I realized at the read through of Judson Theatre Company’s Murder on the Nile that I’ve produced and/or directed eight mystery/suspense plays over the past nine years (2015-24). The five I produced were at Judson Theatre Company: And Then There Were None, Witness for the Prosecution, The Mousetrap, Gaslight, and Murder on the Nile. The three I directed were at Millbrook Playhouse: Dial ‘M’ for Murder, Wait Until Dark, and Deathtrap.
What’s so special about that? Well…it’s this odd dichotomy: regional and stock audiences are still glad to get a regular diet of these shows, though they’ve all but disappeared from Broadway, and no one’s writing new ones that get produced on a Broadway scale. Off the top of my head, the only two I can recall attending on Broadway in over two decades as a New Yorker are revivals of Night Must Fall (with Matthew Broderick) and Wait Until Dark (with Marisa Tomei and Quentin Tarentino). And that’s a shame, because they satisfy an audience like no other genre. Would a modern audience pay Broadway prices to see a thriller done properly?

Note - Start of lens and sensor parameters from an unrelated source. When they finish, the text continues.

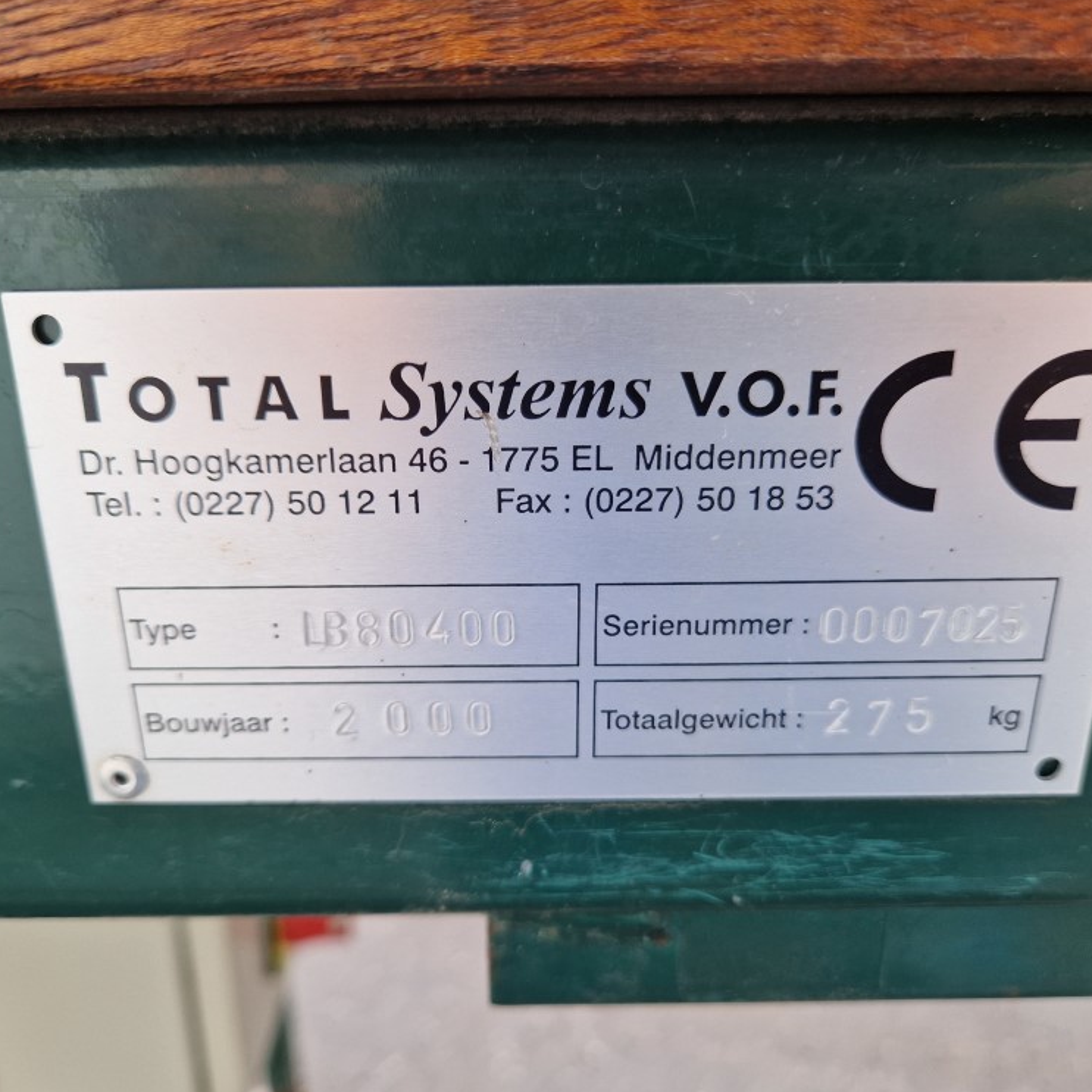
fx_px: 999
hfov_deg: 57.3
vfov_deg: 57.3
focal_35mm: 28
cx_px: 550
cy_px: 558
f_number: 1.8
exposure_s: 1/528
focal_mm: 5.4
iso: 50
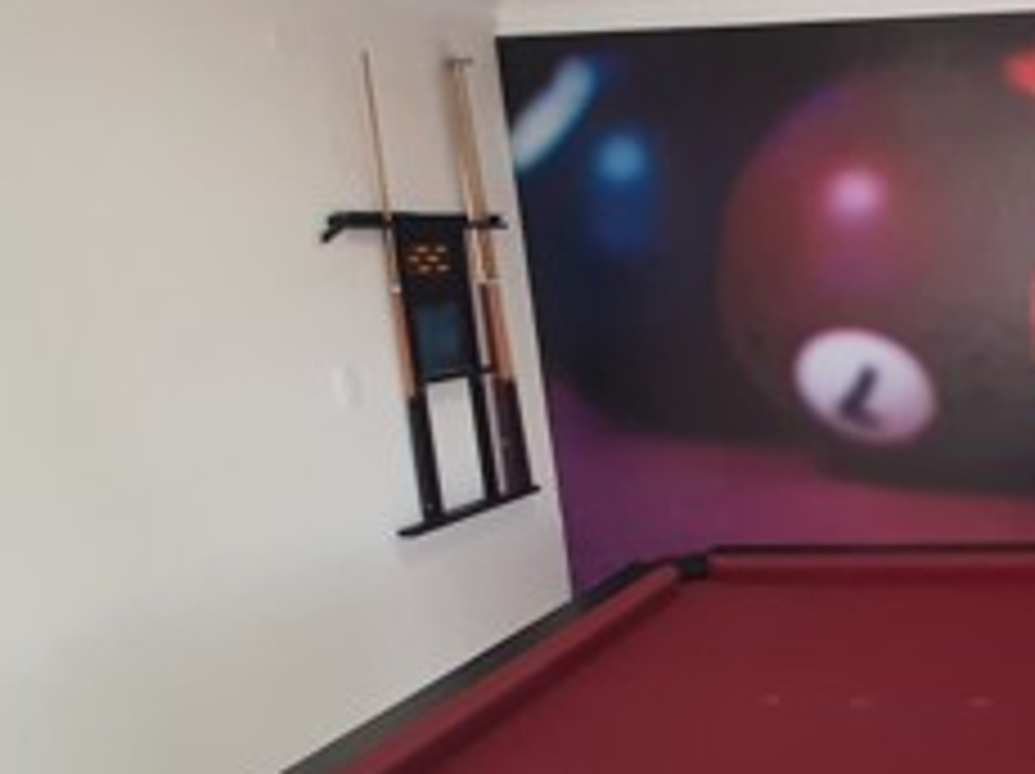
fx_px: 1165
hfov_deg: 39.2
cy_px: 515
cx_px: 1141
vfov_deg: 36.4
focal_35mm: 39
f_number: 2.2
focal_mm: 1.42
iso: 100
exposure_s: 1/40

When I’m in the director’s chair for one of these plays, I nearly always use the old maxim “the actor must know everything so the character can know nothing.” While one must always work from the inside —> out on the emotional aspect of a role, it’s very often worthwhile to take one good pass at the script of a mystery/suspense play from the outside —> in, to be sure the audience gets the rollercoaster ride the author intends. At what points in the script do these values occur?
—Mystery: literally, “whodunit”, or some other unknown piece of major information that turns the plot once revealed.
—Suspense: a quality of withholding and foreboding. Something’s about to happen…but when? A “haunted house” feeling.
—Suspicion: this is particular to a multiple-suspect whodunit. Did they do it? The character knows whether or not they committed the crime at hand; but does the author intend for the audience to suspect them (whether they did it or not) at any moment in the play? It’s the actor’s job to make sure the Red Herrings register but still ring true and make sense in the end.
—Tension: happens between characters, or can be the result of an external force like a ticking clock or being trapped, like the characters in And Then There Were None when they start to turn on each other.
—Surprise: Boo! A jump scare, a plot twist that comes quickly with no foreshadowing. The rapid unreeling of the quadruple twist at the end of Witness for the Prosecution is one of the most thrilling examples (though some of them are foreshadowed if you listen to the dialogue carefully). And Wait Until Dark has two very famous jump scares.
—Pursuit: Though more common in television, this quality happens onstage too, usually when it’s been made clear who the villain/murderer is and we watch the detective/hero hone in on their capture. This quality can also happen for the audience when they watch the detective/hero formulating their plan.